▶ _Data shown_:
>>>
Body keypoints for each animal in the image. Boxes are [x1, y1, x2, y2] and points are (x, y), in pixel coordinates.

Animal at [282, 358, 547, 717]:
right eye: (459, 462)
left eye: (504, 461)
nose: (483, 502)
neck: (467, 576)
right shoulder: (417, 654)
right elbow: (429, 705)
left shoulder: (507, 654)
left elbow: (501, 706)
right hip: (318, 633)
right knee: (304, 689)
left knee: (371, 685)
<<<
▶ _Task instructions_: Type out the entries again, word for word.

▶ _Written response_:
Body keypoints for each animal in the image. Boxes are [x1, y1, x2, y2] and points are (x, y), in pixel coordinates.

Animal at [282, 358, 547, 717]:
right eye: (459, 462)
left eye: (504, 461)
nose: (483, 502)
neck: (467, 576)
right shoulder: (417, 654)
right elbow: (429, 705)
left shoulder: (507, 654)
left elbow: (501, 706)
right hip: (318, 633)
right knee: (304, 689)
left knee: (371, 685)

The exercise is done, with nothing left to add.